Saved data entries
----
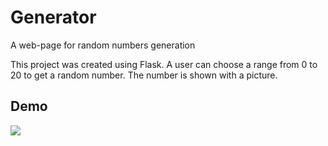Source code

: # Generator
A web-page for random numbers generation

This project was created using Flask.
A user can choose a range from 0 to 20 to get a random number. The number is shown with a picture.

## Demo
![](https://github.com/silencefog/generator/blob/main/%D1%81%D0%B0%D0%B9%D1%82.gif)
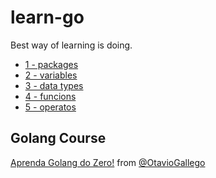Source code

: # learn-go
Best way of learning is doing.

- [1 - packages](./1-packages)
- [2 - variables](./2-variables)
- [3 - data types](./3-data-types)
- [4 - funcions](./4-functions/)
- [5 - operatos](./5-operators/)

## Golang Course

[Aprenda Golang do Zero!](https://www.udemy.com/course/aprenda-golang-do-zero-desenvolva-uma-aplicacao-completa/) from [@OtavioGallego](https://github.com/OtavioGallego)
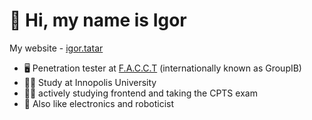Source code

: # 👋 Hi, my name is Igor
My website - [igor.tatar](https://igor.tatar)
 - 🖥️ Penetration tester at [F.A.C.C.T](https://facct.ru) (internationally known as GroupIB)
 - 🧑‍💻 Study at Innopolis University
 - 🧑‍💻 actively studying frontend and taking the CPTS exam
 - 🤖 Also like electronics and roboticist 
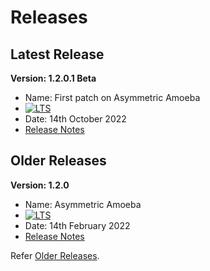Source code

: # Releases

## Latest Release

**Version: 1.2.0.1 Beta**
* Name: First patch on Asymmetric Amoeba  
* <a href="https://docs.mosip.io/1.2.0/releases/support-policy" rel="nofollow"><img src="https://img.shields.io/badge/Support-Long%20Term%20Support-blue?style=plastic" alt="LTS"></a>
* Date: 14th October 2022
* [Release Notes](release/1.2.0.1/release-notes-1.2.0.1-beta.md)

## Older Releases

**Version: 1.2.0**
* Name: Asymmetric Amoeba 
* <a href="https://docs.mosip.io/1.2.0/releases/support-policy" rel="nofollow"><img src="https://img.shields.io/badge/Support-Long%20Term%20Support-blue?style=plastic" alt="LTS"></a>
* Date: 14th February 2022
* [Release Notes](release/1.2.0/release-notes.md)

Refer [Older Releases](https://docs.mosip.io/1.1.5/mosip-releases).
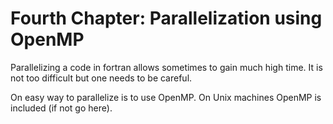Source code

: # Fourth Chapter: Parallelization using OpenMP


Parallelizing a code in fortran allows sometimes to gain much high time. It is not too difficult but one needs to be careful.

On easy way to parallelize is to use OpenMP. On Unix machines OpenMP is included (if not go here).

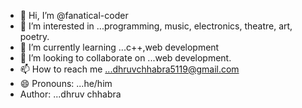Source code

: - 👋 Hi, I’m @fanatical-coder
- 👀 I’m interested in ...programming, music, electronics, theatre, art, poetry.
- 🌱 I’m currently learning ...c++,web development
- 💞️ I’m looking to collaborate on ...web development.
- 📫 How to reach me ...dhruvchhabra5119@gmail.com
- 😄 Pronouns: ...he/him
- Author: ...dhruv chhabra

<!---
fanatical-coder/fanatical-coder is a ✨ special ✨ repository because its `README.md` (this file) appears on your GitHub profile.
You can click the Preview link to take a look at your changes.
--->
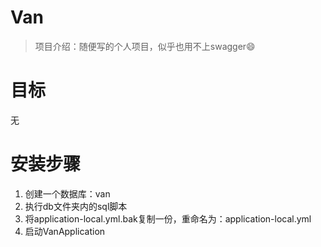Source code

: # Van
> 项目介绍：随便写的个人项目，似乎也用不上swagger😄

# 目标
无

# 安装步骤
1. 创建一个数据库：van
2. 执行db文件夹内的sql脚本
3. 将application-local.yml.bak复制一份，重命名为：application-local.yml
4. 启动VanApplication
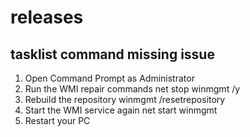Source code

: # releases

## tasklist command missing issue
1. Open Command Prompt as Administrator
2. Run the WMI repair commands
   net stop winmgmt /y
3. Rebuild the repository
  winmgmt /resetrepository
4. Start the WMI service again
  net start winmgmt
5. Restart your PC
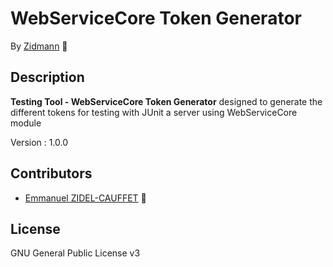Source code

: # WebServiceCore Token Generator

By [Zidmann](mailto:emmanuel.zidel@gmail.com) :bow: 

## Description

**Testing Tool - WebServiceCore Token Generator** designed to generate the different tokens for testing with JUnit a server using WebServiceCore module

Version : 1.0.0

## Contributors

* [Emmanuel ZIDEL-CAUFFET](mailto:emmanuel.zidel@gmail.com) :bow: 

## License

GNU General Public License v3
----
Please repeat every record above verbatim, leaving out the pictures.

## EXERCISE RESULT
Source code

: # Generator
A web-page for random numbers generation

This project was created using Flask.
A user can choose a range from 0 to 20 to get a random number. The number is shown with a picture.

## Demo
![](https://github.com/silencefog/generator/blob/main/%D1%81%D0%B0%D0%B9%D1%82.gif)
Source code

: # learn-go
Best way of learning is doing.

- [1 - packages](./1-packages)
- [2 - variables](./2-variables)
- [3 - data types](./3-data-types)
- [4 - funcions](./4-functions/)
- [5 - operatos](./5-operators/)

## Golang Course

[Aprenda Golang do Zero!](https://www.udemy.com/course/aprenda-golang-do-zero-desenvolva-uma-aplicacao-completa/) from [@OtavioGallego](https://github.com/OtavioGallego)
Source code

: # 👋 Hi, my name is Igor
My website - [igor.tatar](https://igor.tatar)
 - 🖥️ Penetration tester at [F.A.C.C.T](https://facct.ru) (internationally known as GroupIB)
 - 🧑‍💻 Study at Innopolis University
 - 🧑‍💻 actively studying frontend and taking the CPTS exam
 - 🤖 Also like electronics and roboticist 
Source code

: # Releases

## Latest Release

**Version: 1.2.0.1 Beta**
* Name: First patch on Asymmetric Amoeba  
* <a href="https://docs.mosip.io/1.2.0/releases/support-policy" rel="nofollow"><img src="https://img.shields.io/badge/Support-Long%20Term%20Support-blue?style=plastic" alt="LTS"></a>
* Date: 14th October 2022
* [Release Notes](release/1.2.0.1/release-notes-1.2.0.1-beta.md)

## Older Releases

**Version: 1.2.0**
* Name: Asymmetric Amoeba 
* <a href="https://docs.mosip.io/1.2.0/releases/support-policy" rel="nofollow"><img src="https://img.shields.io/badge/Support-Long%20Term%20Support-blue?style=plastic" alt="LTS"></a>
* Date: 14th February 2022
* [Release Notes](release/1.2.0/release-notes.md)

Refer [Older Releases](https://docs.mosip.io/1.1.5/mosip-releases).
Source code

: # Fourth Chapter: Parallelization using OpenMP


Parallelizing a code in fortran allows sometimes to gain much high time. It is not too difficult but one needs to be careful.

On easy way to parallelize is to use OpenMP. On Unix machines OpenMP is included (if not go here).

Source code

: - 👋 Hi, I’m @fanatical-coder
- 👀 I’m interested in ...programming, music, electronics, theatre, art, poetry.
- 🌱 I’m currently learning ...c++,web development
- 💞️ I’m looking to collaborate on ...web development.
- 📫 How to reach me ...dhruvchhabra5119@gmail.com
- 😄 Pronouns: ...he/him
- Author: ...dhruv chhabra

<!---
fanatical-coder/fanatical-coder is a ✨ special ✨ repository because its `README.md` (this file) appears on your GitHub profile.
You can click the Preview link to take a look at your changes.
--->
Source code

: # Van
> 项目介绍：随便写的个人项目，似乎也用不上swagger😄

# 目标
无

# 安装步骤
1. 创建一个数据库：van
2. 执行db文件夹内的sql脚本
3. 将application-local.yml.bak复制一份，重命名为：application-local.yml
4. 启动VanApplication
Source code

: # releases

## tasklist command missing issue
1. Open Command Prompt as Administrator
2. Run the WMI repair commands
   net stop winmgmt /y
3. Rebuild the repository
  winmgmt /resetrepository
4. Start the WMI service again
  net start winmgmt
5. Restart your PC
Source code

: # WebServiceCore Token Generator

By [Zidmann](mailto:emmanuel.zidel@gmail.com) :bow: 

## Description

**Testing Tool - WebServiceCore Token Generator** designed to generate the different tokens for testing with JUnit a server using WebServiceCore module

Version : 1.0.0

## Contributors

* [Emmanuel ZIDEL-CAUFFET](mailto:emmanuel.zidel@gmail.com) :bow: 

## License

GNU General Public License v3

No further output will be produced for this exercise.